练习任务.
A. 请把介绍HashTable的文字中的这句话译成英文:“这样就容易造成实际上反序列化之后的HashTable与之前的HashTable不同。”
B. 从介绍HashTable的文字末尾接着往下写。

节选原文.
□ □ □ □ □

不同的虚拟机或者不同操作系统上,hashcode的算法可能会造成相同的值经过hash之后其hashcode不一致。这样就容易造成实际上反序列化之后的HashTable与之前的HashTable不同。
静态变量
/**
* The number of times this Hashtable has been structurally modified
* Structural modifications are those that change the number of entries in
* the Hashtable or otherwise modify its internal structure (e.g.,
* rehash). This field is used to make iterators on Collection-views of
* the Hashtable fail-fast. (See ConcurrentModificationException).
*/
private transient int modCount = 0;
/** use serialVersionUID from JDK 1.0.2 for interoperability */
private static final long serialVersionUID = 1421746759512286392L;
private static final int MAX_ARRAY_SIZE = Integer.MAX_VALUE - 8;
这里对为啥MAX_ARRAY_SIZE不是Integer.MAX_VALUE进行了解释。再某些jvm中,数组是需要一些头信息的,因此如果直接将int数组分配为Integer.MAX_VALUE,则会造成OOM。所以这里的长度是Integer.MAX_VALUE - 8;
HashTable的数据结构
我们学过了HashMap,现在来看HashTable就很简单了,内部构成是通过拉链法实现单向链表。

□ □ □ □ □

所给数据.
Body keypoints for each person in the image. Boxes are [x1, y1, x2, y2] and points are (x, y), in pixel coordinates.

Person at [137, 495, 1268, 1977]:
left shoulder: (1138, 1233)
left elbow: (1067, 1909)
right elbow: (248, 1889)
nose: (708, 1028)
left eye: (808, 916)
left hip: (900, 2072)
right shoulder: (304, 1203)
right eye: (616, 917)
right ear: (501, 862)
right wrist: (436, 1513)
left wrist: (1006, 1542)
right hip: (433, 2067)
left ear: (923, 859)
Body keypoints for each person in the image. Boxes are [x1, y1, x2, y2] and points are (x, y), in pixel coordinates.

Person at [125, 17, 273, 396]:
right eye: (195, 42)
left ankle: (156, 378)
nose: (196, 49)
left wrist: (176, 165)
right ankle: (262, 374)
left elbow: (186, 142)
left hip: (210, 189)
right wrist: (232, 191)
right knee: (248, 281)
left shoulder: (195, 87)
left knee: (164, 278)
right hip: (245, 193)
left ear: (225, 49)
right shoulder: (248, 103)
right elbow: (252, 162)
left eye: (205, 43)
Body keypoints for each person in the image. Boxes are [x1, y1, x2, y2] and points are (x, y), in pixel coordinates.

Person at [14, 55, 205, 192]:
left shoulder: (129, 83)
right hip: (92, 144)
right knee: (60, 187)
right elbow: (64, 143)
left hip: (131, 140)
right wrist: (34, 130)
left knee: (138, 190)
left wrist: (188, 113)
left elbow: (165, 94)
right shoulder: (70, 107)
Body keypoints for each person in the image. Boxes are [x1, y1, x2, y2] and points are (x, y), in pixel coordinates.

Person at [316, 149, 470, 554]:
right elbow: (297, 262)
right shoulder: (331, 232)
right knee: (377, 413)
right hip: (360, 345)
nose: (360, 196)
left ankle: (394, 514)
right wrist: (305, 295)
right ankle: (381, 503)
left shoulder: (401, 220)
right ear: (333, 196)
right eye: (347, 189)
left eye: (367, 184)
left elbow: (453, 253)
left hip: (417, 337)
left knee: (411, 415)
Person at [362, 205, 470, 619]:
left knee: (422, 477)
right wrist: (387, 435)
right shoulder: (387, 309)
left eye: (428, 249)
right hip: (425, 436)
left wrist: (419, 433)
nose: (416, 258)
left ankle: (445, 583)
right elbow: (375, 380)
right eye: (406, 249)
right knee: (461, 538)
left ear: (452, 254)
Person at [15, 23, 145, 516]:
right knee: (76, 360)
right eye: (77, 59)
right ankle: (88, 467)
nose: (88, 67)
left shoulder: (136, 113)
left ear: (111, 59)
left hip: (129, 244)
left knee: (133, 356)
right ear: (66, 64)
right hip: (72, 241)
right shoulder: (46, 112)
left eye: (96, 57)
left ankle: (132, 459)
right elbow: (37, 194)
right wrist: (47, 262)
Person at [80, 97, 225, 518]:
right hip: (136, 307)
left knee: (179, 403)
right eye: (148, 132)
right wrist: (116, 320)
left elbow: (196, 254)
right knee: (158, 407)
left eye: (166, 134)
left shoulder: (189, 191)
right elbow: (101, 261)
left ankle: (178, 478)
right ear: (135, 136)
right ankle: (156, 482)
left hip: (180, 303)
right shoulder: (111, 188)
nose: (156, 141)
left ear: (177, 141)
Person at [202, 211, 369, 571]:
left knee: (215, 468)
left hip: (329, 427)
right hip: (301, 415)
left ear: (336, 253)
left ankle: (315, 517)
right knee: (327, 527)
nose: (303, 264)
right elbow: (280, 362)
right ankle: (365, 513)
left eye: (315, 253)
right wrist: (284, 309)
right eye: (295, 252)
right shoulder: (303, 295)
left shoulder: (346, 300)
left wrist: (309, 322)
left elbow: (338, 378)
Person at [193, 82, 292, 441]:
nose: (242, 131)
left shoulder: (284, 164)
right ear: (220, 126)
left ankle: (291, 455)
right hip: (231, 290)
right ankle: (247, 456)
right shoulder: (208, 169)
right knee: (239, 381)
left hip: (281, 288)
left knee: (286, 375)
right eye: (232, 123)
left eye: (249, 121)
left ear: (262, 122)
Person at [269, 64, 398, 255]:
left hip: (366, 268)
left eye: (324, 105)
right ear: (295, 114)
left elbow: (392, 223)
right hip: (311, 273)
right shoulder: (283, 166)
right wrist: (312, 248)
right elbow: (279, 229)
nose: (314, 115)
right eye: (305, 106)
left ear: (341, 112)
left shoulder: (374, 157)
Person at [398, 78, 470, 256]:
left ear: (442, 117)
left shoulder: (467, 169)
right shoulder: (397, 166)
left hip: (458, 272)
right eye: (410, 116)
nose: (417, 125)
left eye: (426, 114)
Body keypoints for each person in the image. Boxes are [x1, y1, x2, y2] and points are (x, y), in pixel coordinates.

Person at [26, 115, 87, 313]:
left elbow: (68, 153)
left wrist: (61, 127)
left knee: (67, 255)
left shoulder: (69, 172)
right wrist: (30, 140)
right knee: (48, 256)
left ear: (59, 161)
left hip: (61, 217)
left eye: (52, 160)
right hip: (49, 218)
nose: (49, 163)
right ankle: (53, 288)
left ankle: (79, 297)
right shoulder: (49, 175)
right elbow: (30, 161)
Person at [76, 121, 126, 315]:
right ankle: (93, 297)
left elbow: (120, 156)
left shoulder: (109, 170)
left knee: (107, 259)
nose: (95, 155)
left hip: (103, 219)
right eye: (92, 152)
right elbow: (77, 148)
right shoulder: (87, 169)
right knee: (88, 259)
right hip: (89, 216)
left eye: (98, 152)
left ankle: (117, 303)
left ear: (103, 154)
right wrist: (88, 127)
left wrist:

□ □ □ □ □

各题答案.
A. This can easily cause the HashTable after deserialization to actually differ from the HashTable before it.

B.
HashTable的构造函数
构造函数有四种:
1:无参构造
/**
* Constructs a new, empty hashtable with a default initial capacity (11)
* and load factor (0.75).
*/
public Hashtable() {
this(11, 0.75f);
}
2:有参(参数为初始容量,负载因子默认为0.75)
public Hashtable(int initialCapacity) {
this(initialCapacity, 0.75f);
}
3:有参(参数是初始容量和负载因子)
public Hashtable(int initialCapacity, float loadFactor) {
if (initialCapacity < 0)
throw new IllegalArgumentException("Illegal Capacity: "+
initialCapacity);
if (loadFactor <= 0 || Float.isNaN(loadFactor))
throw new IllegalArgumentException("Illegal Load: "+loadFactor);
if (initialCapacity==0)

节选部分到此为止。